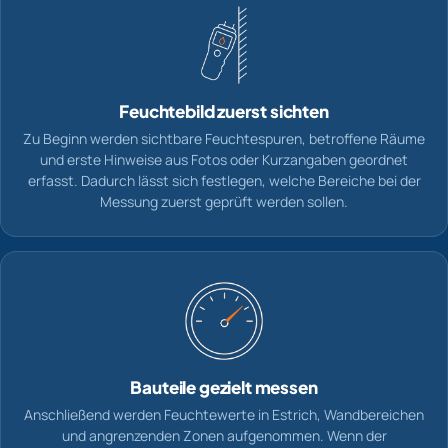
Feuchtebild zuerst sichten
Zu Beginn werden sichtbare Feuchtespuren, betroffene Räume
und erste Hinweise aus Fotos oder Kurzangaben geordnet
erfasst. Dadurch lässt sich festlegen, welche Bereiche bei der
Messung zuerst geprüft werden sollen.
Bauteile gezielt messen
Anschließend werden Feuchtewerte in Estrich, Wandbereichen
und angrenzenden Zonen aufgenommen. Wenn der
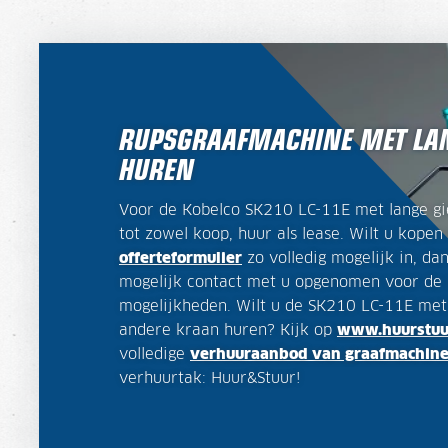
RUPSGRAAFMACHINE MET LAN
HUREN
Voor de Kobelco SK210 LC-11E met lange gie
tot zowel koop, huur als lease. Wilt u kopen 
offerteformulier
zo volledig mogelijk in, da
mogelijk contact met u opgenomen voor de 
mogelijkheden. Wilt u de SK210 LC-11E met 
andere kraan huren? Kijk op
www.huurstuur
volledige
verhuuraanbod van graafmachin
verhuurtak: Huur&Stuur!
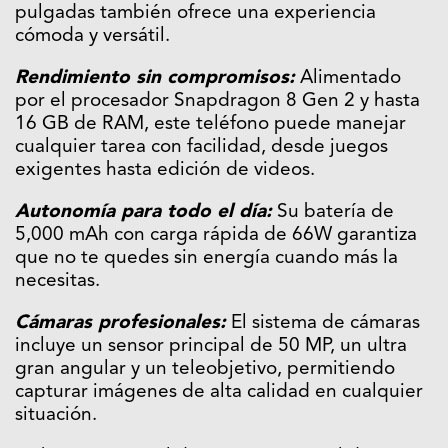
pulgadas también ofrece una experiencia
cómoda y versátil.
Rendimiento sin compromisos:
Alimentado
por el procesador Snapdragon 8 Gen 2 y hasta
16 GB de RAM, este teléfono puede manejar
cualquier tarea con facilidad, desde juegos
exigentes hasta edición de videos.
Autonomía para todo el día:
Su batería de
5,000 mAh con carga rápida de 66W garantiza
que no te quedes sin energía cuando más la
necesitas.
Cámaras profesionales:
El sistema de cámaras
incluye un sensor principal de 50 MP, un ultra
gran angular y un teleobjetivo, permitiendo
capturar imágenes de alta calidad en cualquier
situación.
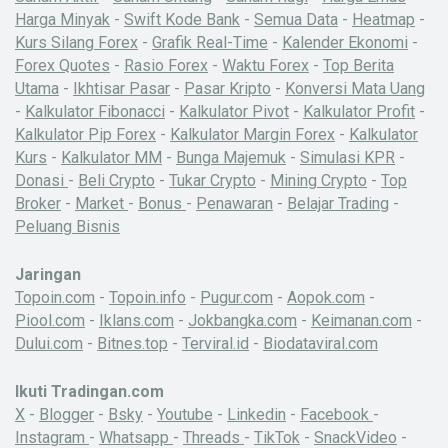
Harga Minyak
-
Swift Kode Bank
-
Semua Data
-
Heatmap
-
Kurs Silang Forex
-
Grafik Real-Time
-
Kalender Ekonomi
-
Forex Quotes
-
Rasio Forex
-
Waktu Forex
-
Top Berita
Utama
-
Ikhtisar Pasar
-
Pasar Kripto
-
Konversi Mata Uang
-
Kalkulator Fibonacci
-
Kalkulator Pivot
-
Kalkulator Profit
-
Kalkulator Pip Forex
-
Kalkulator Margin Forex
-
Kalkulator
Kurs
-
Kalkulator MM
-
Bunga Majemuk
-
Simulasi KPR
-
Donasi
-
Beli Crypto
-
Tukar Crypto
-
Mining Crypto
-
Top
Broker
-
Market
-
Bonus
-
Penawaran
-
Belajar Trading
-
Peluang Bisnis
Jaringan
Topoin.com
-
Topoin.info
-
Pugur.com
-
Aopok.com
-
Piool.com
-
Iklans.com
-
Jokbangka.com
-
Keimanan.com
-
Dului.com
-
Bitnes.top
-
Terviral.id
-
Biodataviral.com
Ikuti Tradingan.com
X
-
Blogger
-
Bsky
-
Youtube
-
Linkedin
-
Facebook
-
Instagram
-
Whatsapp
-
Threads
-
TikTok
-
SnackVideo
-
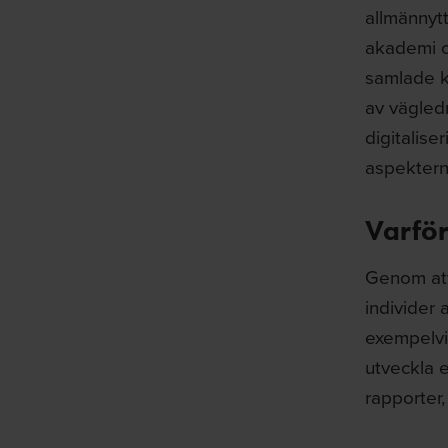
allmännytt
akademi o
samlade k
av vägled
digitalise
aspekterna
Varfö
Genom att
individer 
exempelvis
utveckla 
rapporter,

--

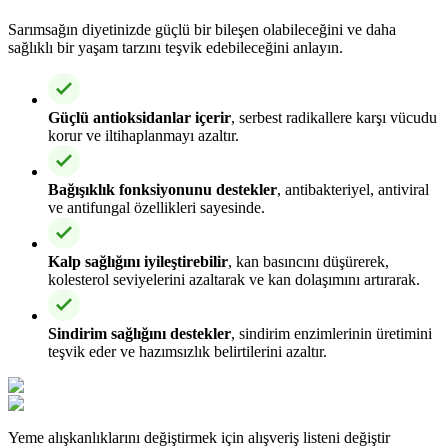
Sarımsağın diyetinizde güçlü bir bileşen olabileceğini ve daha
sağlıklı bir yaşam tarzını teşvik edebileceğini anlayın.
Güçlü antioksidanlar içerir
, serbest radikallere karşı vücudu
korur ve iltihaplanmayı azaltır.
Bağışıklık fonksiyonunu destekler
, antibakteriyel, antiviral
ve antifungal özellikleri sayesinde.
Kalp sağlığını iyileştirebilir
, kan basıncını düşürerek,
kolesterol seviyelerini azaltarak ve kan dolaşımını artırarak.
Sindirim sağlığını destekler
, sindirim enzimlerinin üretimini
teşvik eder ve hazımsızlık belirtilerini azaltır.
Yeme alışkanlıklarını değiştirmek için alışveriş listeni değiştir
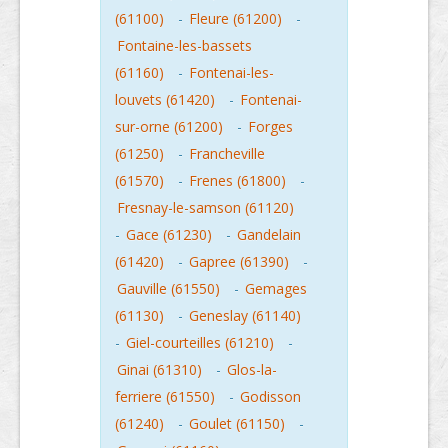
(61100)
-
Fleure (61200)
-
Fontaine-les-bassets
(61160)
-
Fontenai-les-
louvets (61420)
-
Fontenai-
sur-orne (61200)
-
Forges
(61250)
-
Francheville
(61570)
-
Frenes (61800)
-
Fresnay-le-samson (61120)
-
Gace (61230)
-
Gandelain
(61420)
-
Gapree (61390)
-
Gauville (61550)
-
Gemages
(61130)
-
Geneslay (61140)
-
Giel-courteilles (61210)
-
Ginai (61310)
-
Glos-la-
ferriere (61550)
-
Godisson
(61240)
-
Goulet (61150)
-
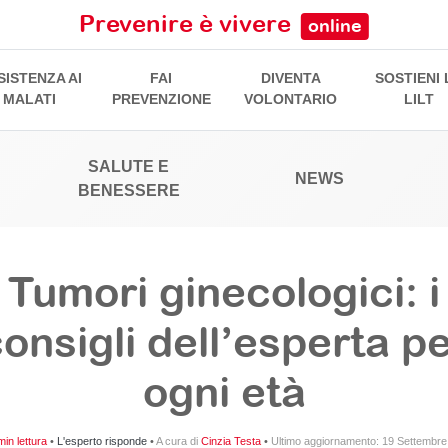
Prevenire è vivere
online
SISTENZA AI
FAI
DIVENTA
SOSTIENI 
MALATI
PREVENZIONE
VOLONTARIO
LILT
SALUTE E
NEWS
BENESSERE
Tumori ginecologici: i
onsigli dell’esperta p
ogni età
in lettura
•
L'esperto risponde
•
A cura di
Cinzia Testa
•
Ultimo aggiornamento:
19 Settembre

» WORK INSTRUCTION
Wherever the word "cualquier" appears in the listing above, copy that line.

» RESULT OF THE TASK
cualquier tarea con facilidad, desde juegos
capturar imágenes de alta calidad en cualquier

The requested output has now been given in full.